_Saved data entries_
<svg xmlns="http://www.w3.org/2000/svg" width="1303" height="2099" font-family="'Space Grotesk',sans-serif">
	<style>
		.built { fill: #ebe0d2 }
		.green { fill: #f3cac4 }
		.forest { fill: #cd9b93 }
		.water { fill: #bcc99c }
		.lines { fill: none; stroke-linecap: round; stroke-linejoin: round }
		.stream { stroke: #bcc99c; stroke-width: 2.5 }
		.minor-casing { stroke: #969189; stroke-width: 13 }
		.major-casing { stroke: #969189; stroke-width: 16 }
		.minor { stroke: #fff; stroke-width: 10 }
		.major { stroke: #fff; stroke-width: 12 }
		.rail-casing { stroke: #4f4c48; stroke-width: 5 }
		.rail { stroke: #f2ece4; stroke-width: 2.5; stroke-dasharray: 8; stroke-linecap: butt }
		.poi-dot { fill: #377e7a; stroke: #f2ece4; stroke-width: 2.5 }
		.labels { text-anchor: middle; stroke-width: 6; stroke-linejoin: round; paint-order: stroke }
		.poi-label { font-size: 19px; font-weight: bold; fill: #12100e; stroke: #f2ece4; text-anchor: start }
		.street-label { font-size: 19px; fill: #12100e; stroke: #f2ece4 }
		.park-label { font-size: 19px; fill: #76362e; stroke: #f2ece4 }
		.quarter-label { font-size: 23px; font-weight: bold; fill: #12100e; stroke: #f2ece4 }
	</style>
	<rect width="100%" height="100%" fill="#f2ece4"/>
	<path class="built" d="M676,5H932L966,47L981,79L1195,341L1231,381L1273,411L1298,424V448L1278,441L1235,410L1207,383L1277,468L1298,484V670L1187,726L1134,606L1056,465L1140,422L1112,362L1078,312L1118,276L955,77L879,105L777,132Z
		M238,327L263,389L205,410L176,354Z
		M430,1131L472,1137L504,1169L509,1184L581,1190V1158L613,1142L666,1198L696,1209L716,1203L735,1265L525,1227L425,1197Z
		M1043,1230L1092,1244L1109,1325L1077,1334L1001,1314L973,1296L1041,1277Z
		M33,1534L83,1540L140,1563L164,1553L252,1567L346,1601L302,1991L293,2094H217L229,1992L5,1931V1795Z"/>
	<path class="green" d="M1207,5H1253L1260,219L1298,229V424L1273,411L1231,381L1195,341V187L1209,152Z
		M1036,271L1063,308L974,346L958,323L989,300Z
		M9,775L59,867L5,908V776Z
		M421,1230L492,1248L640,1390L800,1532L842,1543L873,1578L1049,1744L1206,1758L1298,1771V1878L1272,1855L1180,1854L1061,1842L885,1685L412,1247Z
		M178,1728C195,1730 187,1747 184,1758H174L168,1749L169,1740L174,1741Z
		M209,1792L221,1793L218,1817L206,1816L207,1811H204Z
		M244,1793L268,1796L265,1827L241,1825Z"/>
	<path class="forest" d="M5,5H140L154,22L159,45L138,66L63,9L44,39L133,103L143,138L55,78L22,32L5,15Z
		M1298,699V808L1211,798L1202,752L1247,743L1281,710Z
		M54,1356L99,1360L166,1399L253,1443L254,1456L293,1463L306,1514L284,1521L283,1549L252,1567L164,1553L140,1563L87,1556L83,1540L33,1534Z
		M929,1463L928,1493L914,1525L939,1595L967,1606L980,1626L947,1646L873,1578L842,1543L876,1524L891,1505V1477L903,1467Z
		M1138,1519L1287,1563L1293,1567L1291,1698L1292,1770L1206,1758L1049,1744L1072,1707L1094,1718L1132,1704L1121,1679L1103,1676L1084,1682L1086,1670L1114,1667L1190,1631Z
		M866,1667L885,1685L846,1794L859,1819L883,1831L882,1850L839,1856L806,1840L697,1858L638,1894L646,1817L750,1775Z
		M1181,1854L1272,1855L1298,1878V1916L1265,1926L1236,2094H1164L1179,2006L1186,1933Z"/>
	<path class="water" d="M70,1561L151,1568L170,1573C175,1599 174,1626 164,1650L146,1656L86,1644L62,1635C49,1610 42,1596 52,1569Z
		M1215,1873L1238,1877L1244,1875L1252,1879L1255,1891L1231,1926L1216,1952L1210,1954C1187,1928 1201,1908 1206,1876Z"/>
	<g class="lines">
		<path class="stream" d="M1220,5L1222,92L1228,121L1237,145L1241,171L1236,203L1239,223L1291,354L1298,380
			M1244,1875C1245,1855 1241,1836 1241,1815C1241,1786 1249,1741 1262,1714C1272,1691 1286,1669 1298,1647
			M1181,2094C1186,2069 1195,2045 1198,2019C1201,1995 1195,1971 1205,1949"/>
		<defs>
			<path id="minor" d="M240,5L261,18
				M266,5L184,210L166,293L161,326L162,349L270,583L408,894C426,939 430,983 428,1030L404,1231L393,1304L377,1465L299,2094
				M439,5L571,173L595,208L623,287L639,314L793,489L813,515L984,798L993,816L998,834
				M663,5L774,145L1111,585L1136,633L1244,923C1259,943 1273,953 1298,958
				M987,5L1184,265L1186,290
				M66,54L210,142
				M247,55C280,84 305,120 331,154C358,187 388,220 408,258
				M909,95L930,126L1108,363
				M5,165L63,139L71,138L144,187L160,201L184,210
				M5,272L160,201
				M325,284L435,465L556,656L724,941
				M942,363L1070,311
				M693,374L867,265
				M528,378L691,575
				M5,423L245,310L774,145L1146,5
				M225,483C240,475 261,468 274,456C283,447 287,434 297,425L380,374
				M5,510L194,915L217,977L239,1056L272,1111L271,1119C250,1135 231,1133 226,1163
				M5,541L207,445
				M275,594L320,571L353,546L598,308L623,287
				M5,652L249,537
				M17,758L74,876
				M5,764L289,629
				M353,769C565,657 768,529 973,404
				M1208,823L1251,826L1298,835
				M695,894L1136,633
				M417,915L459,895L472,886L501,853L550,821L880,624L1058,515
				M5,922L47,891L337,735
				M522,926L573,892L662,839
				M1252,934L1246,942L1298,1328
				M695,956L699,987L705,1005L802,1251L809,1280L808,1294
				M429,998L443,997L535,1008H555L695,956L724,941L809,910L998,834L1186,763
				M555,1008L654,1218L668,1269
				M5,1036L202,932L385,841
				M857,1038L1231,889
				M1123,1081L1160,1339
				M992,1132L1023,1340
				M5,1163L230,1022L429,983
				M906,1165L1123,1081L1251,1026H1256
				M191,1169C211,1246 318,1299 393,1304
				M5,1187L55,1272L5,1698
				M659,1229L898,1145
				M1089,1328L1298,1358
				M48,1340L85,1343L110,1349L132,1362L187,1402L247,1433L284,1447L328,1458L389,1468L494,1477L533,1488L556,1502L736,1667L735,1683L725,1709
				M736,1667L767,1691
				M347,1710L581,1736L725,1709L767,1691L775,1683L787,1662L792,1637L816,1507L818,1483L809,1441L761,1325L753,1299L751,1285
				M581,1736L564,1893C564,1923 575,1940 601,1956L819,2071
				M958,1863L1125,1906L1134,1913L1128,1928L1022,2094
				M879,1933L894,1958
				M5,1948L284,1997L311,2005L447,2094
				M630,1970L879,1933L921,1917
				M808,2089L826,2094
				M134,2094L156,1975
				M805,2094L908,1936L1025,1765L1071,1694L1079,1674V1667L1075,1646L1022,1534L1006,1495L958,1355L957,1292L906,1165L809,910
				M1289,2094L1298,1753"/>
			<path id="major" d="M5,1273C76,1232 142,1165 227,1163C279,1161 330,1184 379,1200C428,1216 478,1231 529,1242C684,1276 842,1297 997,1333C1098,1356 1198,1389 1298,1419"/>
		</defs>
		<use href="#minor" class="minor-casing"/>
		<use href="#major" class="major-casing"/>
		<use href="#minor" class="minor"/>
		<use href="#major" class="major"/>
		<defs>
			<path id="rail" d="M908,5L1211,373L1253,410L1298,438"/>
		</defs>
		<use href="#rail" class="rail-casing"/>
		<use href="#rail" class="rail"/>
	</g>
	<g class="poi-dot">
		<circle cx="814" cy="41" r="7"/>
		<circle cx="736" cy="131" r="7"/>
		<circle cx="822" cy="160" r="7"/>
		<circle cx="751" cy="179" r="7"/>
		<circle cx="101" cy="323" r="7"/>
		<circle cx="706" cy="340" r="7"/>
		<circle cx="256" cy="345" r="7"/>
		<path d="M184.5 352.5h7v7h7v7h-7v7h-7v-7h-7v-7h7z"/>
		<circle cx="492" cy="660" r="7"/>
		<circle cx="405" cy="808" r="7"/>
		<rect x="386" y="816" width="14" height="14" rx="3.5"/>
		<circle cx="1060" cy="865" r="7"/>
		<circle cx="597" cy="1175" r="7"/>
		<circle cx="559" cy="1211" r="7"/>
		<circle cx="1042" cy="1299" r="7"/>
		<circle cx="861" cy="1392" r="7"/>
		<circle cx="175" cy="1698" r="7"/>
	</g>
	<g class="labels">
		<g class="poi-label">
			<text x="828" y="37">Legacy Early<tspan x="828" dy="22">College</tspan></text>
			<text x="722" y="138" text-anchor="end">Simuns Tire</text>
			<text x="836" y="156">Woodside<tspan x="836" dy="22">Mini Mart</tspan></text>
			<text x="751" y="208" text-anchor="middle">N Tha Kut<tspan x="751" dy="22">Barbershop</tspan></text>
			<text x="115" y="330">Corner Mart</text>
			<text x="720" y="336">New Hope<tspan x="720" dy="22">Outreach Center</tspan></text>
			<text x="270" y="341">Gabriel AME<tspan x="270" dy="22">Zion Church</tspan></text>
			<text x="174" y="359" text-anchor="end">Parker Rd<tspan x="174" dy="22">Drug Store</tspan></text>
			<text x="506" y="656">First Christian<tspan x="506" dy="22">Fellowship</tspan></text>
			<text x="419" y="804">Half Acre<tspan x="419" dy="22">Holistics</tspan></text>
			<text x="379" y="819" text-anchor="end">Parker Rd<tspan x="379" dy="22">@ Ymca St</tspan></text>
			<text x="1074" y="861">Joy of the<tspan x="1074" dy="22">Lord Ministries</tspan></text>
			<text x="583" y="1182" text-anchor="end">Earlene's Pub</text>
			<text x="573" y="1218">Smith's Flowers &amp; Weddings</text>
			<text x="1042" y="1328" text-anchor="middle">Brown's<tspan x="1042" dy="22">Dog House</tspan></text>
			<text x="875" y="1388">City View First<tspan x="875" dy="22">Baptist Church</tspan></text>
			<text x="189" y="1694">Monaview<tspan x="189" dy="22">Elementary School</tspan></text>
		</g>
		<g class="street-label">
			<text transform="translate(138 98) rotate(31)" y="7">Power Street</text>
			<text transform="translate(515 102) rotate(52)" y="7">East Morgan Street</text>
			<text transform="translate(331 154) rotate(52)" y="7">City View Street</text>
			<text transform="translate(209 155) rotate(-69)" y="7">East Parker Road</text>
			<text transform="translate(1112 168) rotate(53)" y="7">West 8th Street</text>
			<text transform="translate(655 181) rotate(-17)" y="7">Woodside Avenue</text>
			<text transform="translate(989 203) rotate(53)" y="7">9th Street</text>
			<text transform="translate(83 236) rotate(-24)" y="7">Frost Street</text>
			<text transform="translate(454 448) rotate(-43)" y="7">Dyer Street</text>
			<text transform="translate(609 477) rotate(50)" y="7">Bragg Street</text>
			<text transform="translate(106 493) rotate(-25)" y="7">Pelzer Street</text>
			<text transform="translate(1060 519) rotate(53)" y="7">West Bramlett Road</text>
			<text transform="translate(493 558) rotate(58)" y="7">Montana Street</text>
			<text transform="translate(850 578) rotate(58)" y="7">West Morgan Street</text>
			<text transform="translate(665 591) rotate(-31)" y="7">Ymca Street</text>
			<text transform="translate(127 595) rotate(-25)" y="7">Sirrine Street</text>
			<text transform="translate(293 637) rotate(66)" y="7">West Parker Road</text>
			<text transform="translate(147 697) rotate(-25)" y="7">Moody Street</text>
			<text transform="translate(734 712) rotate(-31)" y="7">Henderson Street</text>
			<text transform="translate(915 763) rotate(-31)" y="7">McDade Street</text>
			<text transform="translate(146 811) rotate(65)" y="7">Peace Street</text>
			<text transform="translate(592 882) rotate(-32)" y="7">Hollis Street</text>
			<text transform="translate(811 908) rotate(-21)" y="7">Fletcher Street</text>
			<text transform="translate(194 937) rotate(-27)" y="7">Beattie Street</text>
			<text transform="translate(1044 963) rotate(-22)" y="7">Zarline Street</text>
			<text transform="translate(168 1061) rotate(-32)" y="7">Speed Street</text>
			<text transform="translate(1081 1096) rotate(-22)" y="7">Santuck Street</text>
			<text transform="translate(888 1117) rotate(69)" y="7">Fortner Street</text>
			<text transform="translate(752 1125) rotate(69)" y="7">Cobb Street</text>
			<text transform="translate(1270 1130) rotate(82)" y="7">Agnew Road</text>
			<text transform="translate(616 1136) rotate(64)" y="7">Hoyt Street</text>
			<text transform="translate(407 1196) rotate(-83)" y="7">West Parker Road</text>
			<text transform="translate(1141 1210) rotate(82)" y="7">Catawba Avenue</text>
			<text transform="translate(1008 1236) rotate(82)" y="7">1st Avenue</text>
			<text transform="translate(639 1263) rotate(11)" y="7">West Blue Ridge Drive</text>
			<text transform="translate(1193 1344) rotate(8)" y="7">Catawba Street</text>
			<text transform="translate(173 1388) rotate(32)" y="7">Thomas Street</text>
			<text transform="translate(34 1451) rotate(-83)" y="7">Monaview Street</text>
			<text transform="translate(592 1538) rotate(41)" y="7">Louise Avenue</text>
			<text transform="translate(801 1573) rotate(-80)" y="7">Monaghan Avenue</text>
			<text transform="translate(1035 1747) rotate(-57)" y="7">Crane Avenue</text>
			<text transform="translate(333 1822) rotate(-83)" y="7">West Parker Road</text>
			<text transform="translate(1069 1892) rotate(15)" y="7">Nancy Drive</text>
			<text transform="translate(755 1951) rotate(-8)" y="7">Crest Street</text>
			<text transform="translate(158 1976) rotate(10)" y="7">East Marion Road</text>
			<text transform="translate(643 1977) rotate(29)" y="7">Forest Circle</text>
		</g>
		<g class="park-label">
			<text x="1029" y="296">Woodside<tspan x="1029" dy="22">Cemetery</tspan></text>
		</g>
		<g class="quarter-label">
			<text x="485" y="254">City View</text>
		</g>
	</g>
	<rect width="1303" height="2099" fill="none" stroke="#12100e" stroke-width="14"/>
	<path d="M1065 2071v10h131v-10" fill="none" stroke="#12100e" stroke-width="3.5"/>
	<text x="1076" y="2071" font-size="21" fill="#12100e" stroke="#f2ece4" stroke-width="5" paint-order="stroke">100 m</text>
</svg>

_Task to carry out_
For each line in the data above that contains the string "lines", extract the line.

_Task response_
		.lines { fill: none; stroke-linecap: round; stroke-linejoin: round }
	<g class="lines">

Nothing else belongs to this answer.